Abnormal stomach distention is one of the major signs of bloat. This is when the dog will attempt to vomit, but can only bring up foam which is very sticky. Simultaneously the dog will be very restless, pacing back and forth or even digging. Also, the dog's gums may be very pale. If you ever suspect signs of bloat, get to the veterinarian as soon as possible, because there is no time to waste. I also suggest if you have a Great Dane, to have a bloat kit. None-the-less it is highly important to seek medical attention for your dog.

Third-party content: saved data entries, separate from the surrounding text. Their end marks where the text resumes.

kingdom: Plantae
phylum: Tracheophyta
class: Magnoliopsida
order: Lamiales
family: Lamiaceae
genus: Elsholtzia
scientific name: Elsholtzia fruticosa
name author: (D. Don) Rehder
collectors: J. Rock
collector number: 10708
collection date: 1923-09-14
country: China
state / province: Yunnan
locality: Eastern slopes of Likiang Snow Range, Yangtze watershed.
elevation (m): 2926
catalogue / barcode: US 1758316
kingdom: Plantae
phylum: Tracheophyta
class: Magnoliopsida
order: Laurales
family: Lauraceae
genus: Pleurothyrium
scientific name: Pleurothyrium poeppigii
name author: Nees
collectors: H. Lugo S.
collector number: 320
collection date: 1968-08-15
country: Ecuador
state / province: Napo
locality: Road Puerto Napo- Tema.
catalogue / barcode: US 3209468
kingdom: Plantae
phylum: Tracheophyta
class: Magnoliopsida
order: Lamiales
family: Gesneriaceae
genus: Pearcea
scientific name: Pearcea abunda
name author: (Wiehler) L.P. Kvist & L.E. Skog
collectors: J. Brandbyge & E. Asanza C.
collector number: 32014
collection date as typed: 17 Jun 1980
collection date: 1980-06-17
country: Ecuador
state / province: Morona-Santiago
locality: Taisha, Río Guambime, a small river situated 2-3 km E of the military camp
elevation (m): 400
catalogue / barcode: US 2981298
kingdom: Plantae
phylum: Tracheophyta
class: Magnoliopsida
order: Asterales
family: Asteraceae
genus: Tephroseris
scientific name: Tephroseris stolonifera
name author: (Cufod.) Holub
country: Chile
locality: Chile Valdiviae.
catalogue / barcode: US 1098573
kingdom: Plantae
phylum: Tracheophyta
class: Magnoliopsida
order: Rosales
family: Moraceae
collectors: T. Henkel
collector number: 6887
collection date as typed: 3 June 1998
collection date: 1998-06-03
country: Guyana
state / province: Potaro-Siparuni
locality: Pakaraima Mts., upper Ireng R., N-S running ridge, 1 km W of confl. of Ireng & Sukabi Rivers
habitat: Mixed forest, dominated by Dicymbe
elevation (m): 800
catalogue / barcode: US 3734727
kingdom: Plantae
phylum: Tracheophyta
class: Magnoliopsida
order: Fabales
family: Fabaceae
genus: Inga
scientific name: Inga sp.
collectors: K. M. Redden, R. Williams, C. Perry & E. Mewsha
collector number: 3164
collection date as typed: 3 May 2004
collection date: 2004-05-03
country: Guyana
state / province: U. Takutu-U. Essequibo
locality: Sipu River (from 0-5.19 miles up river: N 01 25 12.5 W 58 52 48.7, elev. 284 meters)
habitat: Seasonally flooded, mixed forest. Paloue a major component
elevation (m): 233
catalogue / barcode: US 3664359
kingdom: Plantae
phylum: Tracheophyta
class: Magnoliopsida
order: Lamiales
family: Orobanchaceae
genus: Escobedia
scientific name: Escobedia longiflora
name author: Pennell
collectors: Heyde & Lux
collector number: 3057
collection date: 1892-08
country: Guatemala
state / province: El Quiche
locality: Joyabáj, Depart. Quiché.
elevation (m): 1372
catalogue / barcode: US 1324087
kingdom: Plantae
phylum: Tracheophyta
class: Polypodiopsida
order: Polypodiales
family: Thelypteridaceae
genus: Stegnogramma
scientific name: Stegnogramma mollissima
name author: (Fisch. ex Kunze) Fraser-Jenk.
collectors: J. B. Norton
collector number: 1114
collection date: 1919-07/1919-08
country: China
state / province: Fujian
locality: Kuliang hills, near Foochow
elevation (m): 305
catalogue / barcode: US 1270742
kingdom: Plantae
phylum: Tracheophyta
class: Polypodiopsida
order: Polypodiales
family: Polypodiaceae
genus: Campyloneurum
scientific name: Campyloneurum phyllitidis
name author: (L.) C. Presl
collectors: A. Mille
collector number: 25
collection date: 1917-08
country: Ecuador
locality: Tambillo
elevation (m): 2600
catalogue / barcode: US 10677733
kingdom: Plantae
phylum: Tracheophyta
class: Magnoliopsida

When a dog has "bloat" the stomach enlarges due to gas that cannot be passed by the dog. It begins to torte (turn) on its axis until it has made a complete 180-degree turn. I personally have never experienced this horrible disease with my dogs and I hope I never do, but I have two friends who have witnessed "bloat". One friend unfortunately found her dog passed away, and the other was able to rush her dog to the veterinarian where it could be saved.

Reference:

Swedlow, Jill. The Great Dane: Model of Nobility. New York: Wiley Publishing, 1999.